Stored data:
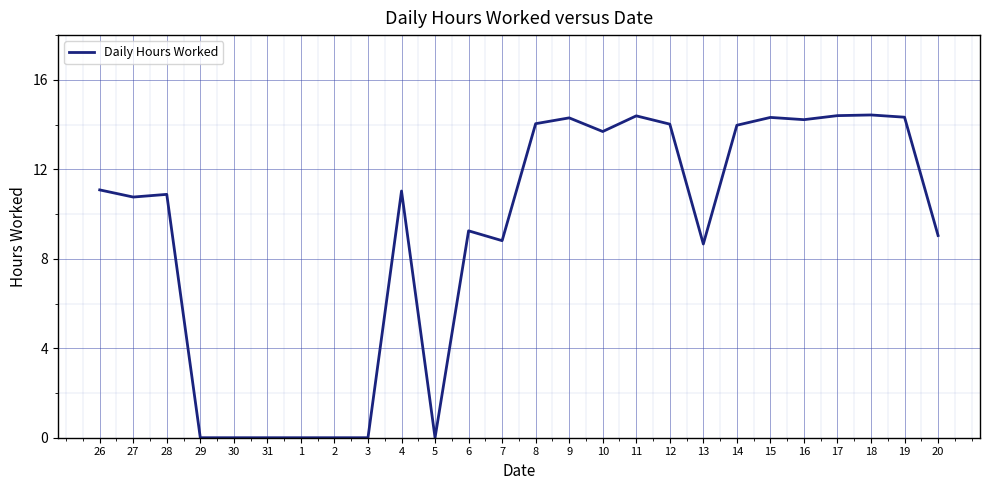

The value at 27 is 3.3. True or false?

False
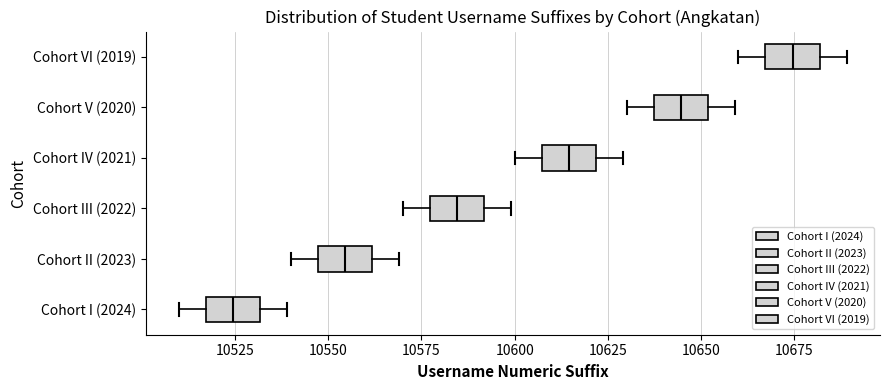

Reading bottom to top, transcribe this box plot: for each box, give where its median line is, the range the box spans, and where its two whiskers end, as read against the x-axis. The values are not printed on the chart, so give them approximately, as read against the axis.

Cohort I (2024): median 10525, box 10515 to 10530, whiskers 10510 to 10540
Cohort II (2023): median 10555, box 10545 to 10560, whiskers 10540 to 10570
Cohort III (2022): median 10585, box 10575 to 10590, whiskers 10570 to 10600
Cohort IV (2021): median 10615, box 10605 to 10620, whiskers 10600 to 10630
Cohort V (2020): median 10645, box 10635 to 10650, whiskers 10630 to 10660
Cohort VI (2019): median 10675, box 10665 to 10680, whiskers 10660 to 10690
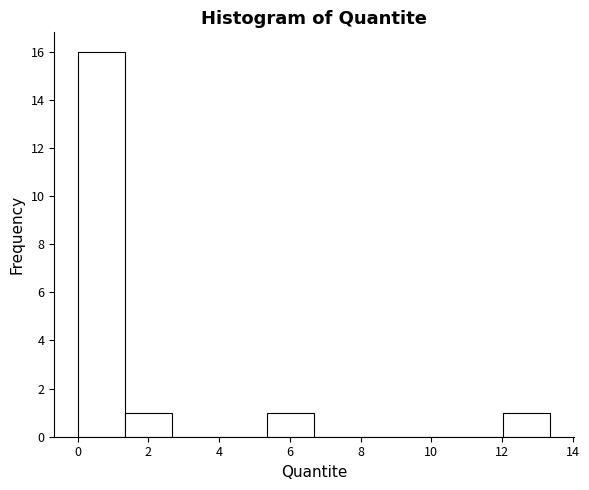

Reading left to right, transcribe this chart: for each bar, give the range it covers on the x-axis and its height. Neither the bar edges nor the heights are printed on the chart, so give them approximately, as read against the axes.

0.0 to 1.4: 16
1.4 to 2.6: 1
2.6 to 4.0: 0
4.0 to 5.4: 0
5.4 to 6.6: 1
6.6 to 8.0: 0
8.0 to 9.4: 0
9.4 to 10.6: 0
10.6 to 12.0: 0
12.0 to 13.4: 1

...

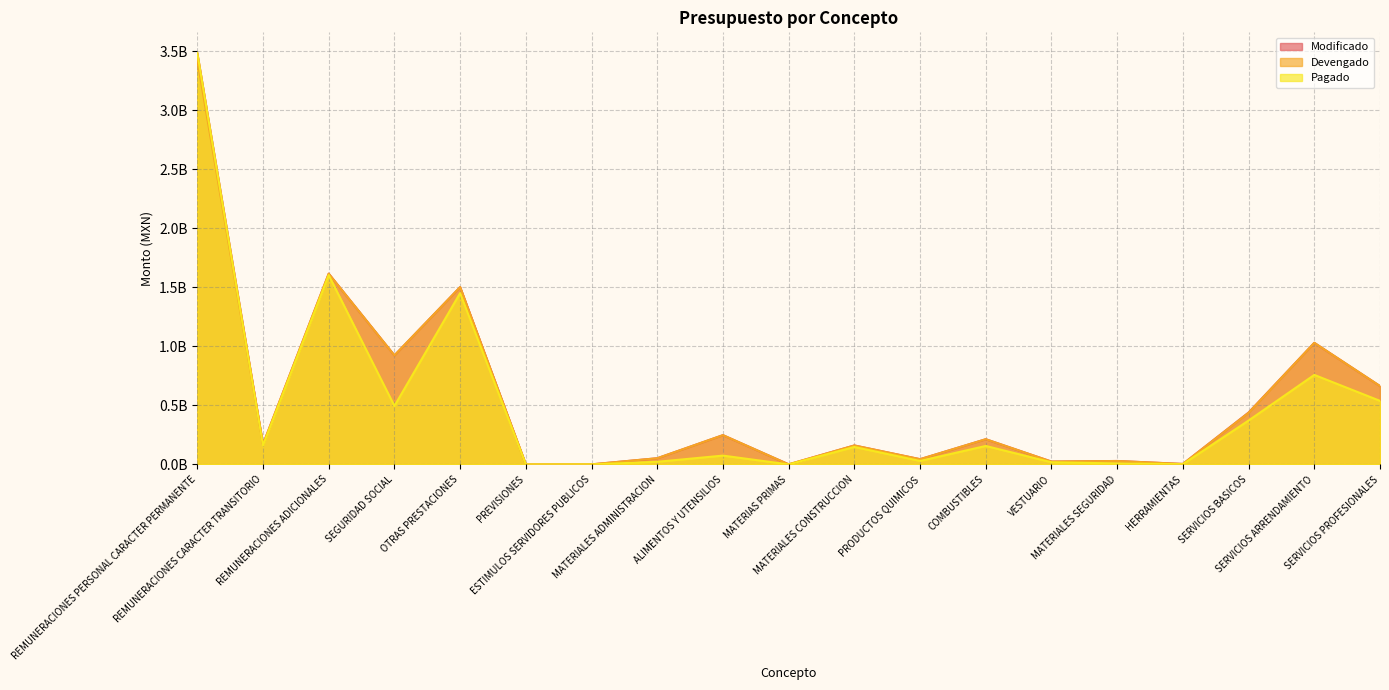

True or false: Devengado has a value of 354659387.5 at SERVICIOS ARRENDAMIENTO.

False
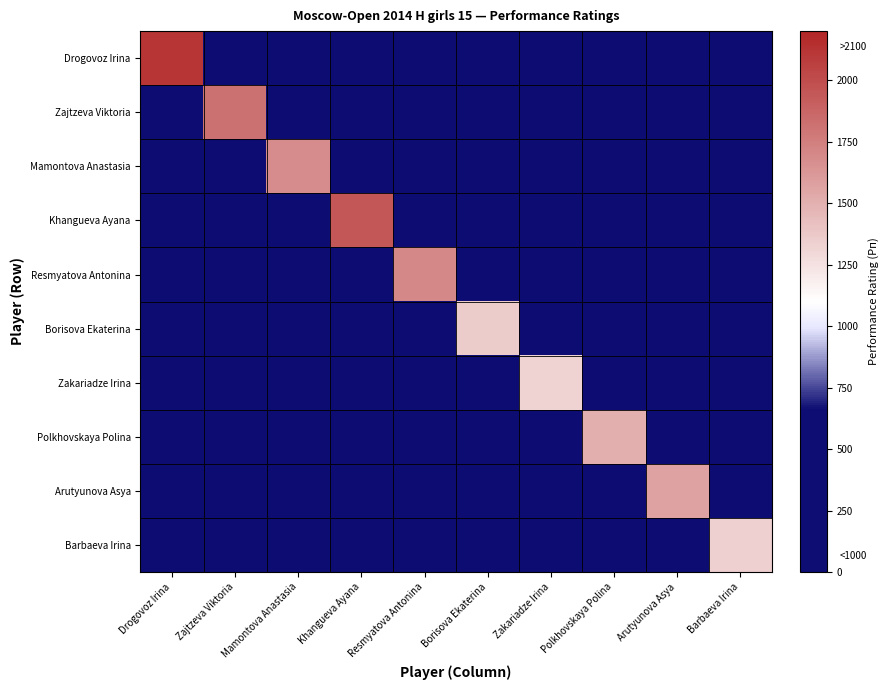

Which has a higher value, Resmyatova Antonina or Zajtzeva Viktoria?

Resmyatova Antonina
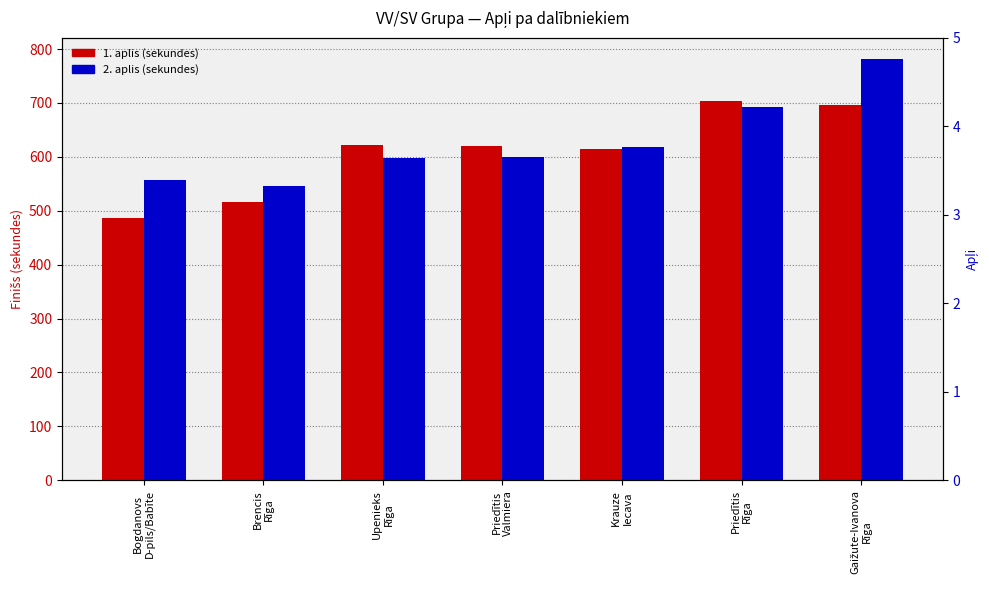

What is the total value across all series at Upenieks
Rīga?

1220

---

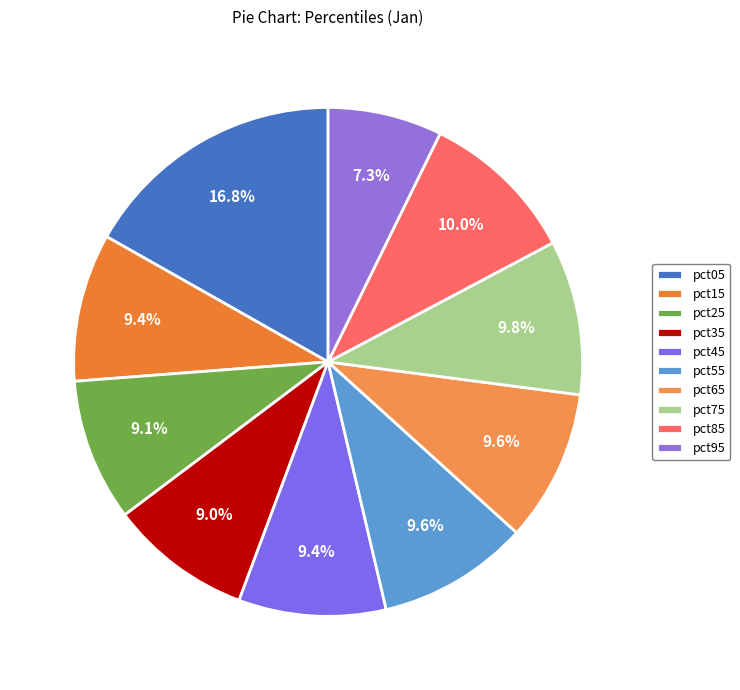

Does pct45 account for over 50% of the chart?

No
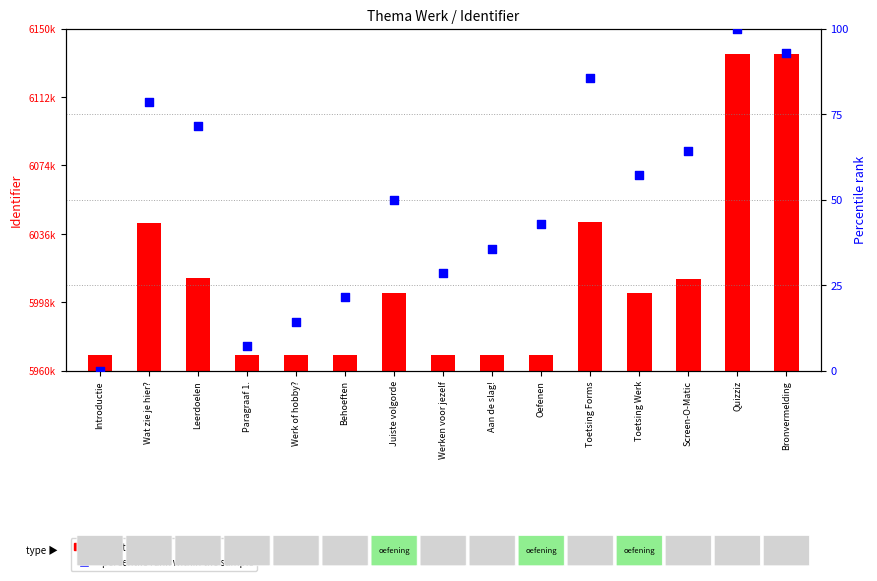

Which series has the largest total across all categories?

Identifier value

Exercise details: Set down the material again without changes, starting at the line with "Does pct45 account for over 50% of the chart?" and ending at the line with "Identifier value", both lines included. Omit the pictures.

Answer to this problem:
Does pct45 account for over 50% of the chart?

No

Which series has the largest total across all categories?

Identifier value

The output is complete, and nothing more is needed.